Nicholas II (1868 – 1918) was the last Czar of Russia. In March of 1917 he was forced to abdicate and was thereafter placed under house arrest with his family. The Bolsheviks came to power in Russia in October 1917 and the royal family was executed on 16 July 1918 along with their physician and three servants.

Czar Nicholas and his family were canonized by the Eastern Orthodox Church in 1981. Also commemorated are those who faithfully served them: General Elias Tatishchev; Prince Basil Dolgorukov; the physician Eugene Dotkin; the lady-in-waiting Countess Anastasia Hendrikova; the serving-maid Anna Demidova; the cook John Kharitonov; and the sailors Clement Nagorny and John Sednev. Their Feast Day is July 4th.

During his reign, Nicholas continued the attempt to industrialize Russia. His regime built the Trans-Siberian Railroad. From 1907–1914, Russia was the world's fastest-growing economy.[1]

Soviet Myths about him

Nicholas II was badly smeared by Soviet propaganda.[2] After the 1896 coronation stampede, Czar Nicholas II visited the victims in the hospitals and compensated them as shown by photographic evidence.[3] When absent from St. Petersburg during the preplanned Bloody Sundays when the demonstrators fired first, only a total of 130 from both sides were killed. Nicholas II wrote in his diary, "A heavy day! In Petersburg, there were serious disorders as a result of the workers' desire to reach the Winter Palace. The guard had to shoot in various areas of the city, and there were many killed and wounded.

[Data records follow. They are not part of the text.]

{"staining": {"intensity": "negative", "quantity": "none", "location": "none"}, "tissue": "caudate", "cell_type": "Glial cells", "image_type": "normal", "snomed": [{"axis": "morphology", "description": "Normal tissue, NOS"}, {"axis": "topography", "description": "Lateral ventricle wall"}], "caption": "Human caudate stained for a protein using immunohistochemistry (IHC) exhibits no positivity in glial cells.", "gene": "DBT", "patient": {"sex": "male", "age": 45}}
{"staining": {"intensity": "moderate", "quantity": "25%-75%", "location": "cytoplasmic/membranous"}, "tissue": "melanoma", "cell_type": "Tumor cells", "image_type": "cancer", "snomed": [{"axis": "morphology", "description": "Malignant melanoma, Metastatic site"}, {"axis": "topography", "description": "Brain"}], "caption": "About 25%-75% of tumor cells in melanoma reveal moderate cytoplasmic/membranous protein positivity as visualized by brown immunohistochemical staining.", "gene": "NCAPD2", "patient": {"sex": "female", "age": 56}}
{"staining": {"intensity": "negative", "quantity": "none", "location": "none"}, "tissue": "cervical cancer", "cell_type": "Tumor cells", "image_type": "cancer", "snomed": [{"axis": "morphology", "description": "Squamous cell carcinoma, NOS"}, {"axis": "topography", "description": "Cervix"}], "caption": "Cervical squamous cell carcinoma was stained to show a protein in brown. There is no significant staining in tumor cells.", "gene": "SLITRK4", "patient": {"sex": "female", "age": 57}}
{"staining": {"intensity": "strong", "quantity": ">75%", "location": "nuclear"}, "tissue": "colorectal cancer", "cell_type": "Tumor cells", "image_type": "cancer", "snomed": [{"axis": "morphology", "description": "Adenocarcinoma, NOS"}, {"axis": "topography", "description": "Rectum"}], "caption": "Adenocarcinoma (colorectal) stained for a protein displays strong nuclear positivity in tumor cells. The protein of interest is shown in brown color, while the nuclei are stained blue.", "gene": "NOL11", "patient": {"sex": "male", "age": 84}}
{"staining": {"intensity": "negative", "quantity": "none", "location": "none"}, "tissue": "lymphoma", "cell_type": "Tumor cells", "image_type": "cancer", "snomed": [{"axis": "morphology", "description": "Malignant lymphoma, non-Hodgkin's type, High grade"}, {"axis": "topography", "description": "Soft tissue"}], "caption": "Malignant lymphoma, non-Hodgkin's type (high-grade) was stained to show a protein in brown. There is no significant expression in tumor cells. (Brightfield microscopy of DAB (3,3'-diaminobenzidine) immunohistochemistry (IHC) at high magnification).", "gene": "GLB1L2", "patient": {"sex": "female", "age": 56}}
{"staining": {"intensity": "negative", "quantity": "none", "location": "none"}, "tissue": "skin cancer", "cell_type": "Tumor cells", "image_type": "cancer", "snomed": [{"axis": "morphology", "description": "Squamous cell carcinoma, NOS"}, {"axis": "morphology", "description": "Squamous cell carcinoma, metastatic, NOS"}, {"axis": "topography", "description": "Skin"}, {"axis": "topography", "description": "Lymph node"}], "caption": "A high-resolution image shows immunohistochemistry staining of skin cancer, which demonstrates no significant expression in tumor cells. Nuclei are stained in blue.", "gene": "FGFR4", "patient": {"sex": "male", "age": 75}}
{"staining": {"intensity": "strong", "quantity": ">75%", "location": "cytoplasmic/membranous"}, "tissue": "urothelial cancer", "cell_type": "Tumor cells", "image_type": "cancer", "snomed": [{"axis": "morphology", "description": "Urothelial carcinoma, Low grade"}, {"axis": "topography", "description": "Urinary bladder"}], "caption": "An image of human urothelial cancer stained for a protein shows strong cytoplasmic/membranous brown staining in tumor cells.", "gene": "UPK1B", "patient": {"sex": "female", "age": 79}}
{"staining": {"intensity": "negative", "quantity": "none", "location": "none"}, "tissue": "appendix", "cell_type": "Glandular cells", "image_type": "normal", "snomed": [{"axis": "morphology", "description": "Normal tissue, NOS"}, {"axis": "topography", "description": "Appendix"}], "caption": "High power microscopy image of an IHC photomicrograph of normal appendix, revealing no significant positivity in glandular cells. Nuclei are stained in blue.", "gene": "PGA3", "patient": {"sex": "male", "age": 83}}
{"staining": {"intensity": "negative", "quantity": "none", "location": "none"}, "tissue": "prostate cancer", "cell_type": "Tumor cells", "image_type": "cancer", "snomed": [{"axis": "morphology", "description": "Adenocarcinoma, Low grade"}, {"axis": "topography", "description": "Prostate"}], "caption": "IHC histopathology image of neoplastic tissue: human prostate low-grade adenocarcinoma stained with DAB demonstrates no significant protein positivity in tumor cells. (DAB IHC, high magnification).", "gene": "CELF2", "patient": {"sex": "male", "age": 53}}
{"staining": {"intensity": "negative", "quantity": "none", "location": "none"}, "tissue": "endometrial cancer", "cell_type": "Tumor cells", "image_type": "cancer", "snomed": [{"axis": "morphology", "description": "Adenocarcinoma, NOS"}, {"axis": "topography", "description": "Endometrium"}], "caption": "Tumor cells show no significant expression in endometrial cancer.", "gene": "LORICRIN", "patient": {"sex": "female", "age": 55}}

Lord, how painful and heavy!" As a strong Christian who showed love for his enemies, he even compensated the families affected.[4] The Russo-Japanese War which he tried to stop was staged behind the scenes, and like Kaiser Wilhelm II, did not have any real military experience as his father Czar Alexander III did not fight a single war during his thirteen years in power.[5] Czarina Alexandra and her sister Elizabeth hated Prussianism so much that they distanced themselves from the German culture that they saw as decadent. The British claimed that they would help the Romanovs escape the revolution, but it turned out to be a betrayal.[6] Grigori Rasputin was not an official or even a church member, but a member of a sect that engaged in occult practices and sexual immorality called Khlysty. Pierre Gillard, a Swiss national who tutored French to Alexei, discussed this in his memoir Thirteen Years at the Russian Court.[7] He made clear that Nicholas, who sent the police on his trail many times, did not actually trust the man or let him exercise much influence; Alexandra, a concerned mother whose hemophilic son was injured, wrote to Rasputin like she did everyone else, which should thereby dispel rumors of love affairs, started out as hostile to Rasputin's former friend Theophan of Poltova, but later realized that she was deceived.